COCONUT BEETROOT SOUP

Coconut Beetroot Soup

A surprising combination but the lovely vibrant pink colour is great.
Prep Time10 minutes
Cook Time1 hour 20 minutes
Course: Soup
Cuisine: Paleo
Servings: 4 People

Equipment

  • Large Saucepan, stick blender

Ingredients

  • 500 grams Beetroot
  • 3 Bay leaves
  • Fresh Oregano
  • 30 ml Cold Pressed Olive Oil
  • 1 medium Onion - Red finely chopped
  • 700 ml Vegetable Stock
  • 1 400 ml can Coconut Milk
  • Black ground Pepper to taste
  • Fresh Parsley - Flat-leaf finely chopped to garnish

Instructions

  • In a large saucepan, cook the beetroot in salted water with the bay leaves and Oregano for about 50 - 60 minutes
  • Take off the heat and let cool in the water.

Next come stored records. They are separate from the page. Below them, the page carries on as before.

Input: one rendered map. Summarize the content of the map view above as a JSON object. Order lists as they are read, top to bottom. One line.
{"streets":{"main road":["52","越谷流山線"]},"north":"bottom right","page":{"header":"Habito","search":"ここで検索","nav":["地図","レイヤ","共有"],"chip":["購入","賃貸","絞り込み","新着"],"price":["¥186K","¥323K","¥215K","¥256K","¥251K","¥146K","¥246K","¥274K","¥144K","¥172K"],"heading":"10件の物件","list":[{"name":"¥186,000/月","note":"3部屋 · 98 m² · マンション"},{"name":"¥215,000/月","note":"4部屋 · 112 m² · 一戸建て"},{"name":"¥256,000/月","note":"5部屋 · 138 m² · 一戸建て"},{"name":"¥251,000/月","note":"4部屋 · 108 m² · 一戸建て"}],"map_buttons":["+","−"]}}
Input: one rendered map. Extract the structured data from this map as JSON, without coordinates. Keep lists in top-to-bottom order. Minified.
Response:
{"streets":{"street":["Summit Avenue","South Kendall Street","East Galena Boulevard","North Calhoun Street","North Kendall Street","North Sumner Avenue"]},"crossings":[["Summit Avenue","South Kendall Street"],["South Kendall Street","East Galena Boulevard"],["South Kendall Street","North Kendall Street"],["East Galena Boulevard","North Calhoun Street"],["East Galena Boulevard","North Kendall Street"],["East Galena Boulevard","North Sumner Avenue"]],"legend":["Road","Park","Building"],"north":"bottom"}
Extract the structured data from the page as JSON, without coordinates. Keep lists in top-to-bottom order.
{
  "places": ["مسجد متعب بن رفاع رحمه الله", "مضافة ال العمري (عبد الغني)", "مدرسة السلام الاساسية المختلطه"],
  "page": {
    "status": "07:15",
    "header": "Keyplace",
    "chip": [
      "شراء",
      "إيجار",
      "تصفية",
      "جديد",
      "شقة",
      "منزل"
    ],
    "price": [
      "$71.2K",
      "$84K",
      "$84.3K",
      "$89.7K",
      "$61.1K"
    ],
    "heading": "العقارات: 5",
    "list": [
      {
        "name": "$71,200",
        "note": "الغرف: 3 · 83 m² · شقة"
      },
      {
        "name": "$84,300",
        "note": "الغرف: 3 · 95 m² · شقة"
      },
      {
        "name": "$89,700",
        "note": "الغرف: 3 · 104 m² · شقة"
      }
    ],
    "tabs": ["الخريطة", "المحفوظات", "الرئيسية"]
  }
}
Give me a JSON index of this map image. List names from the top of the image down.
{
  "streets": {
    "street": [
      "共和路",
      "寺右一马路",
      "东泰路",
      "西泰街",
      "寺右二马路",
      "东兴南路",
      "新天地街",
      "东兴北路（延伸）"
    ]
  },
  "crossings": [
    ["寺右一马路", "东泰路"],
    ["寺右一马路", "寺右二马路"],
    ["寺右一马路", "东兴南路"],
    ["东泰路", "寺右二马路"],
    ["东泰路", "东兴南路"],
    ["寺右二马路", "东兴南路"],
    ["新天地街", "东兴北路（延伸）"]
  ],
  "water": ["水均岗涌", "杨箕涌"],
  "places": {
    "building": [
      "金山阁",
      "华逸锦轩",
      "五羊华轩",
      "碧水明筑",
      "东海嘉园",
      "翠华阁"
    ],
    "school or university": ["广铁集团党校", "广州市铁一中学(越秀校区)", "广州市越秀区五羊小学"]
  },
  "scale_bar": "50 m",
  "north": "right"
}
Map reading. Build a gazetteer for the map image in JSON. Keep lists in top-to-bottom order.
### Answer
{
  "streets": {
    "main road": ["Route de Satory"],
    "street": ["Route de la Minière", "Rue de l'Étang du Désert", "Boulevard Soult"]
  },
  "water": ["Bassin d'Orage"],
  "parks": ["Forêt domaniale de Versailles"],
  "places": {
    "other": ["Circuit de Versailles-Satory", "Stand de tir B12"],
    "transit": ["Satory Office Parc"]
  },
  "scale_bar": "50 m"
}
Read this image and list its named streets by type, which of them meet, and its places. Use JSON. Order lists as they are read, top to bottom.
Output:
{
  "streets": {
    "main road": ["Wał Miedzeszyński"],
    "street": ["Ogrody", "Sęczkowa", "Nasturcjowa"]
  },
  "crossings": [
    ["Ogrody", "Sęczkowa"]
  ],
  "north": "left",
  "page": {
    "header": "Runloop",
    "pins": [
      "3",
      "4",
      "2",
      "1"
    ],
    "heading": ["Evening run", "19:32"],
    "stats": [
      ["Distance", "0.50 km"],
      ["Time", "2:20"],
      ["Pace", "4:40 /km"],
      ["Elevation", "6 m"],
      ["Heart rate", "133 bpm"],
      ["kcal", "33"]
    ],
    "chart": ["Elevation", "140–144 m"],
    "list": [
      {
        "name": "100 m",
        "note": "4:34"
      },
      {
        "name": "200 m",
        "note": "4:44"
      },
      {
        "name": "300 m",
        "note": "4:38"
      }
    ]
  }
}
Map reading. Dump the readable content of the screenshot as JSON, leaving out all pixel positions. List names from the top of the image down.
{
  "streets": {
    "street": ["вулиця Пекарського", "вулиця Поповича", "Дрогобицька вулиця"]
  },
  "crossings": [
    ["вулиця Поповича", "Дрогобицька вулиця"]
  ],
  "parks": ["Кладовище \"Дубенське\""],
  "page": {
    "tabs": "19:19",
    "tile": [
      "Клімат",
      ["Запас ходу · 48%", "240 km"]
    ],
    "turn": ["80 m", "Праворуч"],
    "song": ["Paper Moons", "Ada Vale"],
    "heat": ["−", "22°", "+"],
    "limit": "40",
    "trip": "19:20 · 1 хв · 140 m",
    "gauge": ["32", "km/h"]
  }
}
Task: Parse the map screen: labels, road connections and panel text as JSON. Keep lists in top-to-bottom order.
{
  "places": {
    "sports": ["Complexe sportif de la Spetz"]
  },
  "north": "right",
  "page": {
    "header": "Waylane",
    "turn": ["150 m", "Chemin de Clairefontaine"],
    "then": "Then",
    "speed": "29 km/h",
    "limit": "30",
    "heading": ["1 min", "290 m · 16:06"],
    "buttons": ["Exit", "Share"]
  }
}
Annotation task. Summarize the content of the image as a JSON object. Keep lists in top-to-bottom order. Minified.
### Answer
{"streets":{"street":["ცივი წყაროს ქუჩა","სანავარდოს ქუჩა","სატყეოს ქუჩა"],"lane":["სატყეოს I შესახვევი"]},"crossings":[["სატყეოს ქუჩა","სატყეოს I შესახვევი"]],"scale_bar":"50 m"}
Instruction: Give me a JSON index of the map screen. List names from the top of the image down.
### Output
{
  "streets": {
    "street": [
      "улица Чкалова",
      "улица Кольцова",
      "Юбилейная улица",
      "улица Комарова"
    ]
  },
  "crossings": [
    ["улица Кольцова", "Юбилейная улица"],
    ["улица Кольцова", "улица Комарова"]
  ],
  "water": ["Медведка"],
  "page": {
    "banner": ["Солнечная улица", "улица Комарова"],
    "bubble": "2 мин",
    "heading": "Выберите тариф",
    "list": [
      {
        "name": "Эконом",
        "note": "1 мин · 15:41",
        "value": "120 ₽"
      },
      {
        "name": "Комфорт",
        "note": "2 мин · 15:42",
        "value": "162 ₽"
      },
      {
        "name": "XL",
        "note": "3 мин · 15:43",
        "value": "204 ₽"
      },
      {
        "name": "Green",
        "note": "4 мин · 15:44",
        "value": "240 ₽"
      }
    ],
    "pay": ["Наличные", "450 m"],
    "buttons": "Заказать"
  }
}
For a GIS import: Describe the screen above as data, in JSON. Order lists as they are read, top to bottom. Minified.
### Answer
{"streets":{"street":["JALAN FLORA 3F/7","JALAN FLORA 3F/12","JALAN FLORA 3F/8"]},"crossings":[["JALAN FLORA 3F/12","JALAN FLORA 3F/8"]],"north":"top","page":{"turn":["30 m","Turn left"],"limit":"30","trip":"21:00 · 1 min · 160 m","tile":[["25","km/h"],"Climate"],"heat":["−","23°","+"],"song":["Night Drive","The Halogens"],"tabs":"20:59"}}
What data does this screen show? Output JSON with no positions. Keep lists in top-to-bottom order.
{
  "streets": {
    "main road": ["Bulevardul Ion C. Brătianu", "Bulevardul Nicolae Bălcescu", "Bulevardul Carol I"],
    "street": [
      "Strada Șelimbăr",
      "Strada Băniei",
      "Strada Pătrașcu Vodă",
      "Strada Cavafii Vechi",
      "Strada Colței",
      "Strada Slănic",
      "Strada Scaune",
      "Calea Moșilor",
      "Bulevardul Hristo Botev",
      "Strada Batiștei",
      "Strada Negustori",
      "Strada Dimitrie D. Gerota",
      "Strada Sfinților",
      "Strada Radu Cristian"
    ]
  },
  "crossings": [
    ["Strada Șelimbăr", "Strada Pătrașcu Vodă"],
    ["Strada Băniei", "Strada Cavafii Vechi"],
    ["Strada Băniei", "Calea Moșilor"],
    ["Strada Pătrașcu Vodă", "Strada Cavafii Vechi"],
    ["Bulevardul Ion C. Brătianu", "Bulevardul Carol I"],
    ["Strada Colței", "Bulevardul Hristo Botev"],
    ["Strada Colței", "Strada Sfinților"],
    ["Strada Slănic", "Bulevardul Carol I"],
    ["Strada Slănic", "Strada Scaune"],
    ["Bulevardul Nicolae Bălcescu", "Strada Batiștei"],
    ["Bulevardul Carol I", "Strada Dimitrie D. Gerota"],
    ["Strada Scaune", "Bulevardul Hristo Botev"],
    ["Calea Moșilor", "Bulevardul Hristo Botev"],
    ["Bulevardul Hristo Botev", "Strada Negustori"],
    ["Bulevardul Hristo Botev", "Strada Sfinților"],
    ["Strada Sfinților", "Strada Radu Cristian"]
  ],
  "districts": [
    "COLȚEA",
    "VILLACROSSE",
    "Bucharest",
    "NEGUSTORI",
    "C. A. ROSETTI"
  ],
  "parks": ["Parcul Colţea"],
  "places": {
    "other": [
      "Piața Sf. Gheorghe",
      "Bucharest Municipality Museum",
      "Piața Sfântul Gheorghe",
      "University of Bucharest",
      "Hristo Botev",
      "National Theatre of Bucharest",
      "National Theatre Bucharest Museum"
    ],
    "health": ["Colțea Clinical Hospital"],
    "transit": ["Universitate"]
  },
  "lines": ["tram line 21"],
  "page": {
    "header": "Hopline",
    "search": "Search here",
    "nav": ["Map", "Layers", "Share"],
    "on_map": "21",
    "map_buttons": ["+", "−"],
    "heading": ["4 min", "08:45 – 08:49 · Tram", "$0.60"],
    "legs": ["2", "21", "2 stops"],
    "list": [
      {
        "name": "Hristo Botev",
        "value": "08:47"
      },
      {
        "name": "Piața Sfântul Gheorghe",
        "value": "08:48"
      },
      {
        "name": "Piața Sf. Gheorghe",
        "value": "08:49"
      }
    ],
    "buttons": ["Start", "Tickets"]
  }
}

When cool enough to handle, peel and roughtly chop.
  • Heat the olive oil in a large saucepan over a medium heat and sweat the onion for 3 - 4 minutes Add the beetroot and toss in the oil. Add the stock and simmer uncovered for 15 minutes.
  • Add the coconut milk and simmer, uncovered for 2 - 3 minutes.
  • Season to taste and take off the heat.
  • With your stick blender, puree until smooth.
  • Spoon into serving bowls and garnish with the fresh parsledy.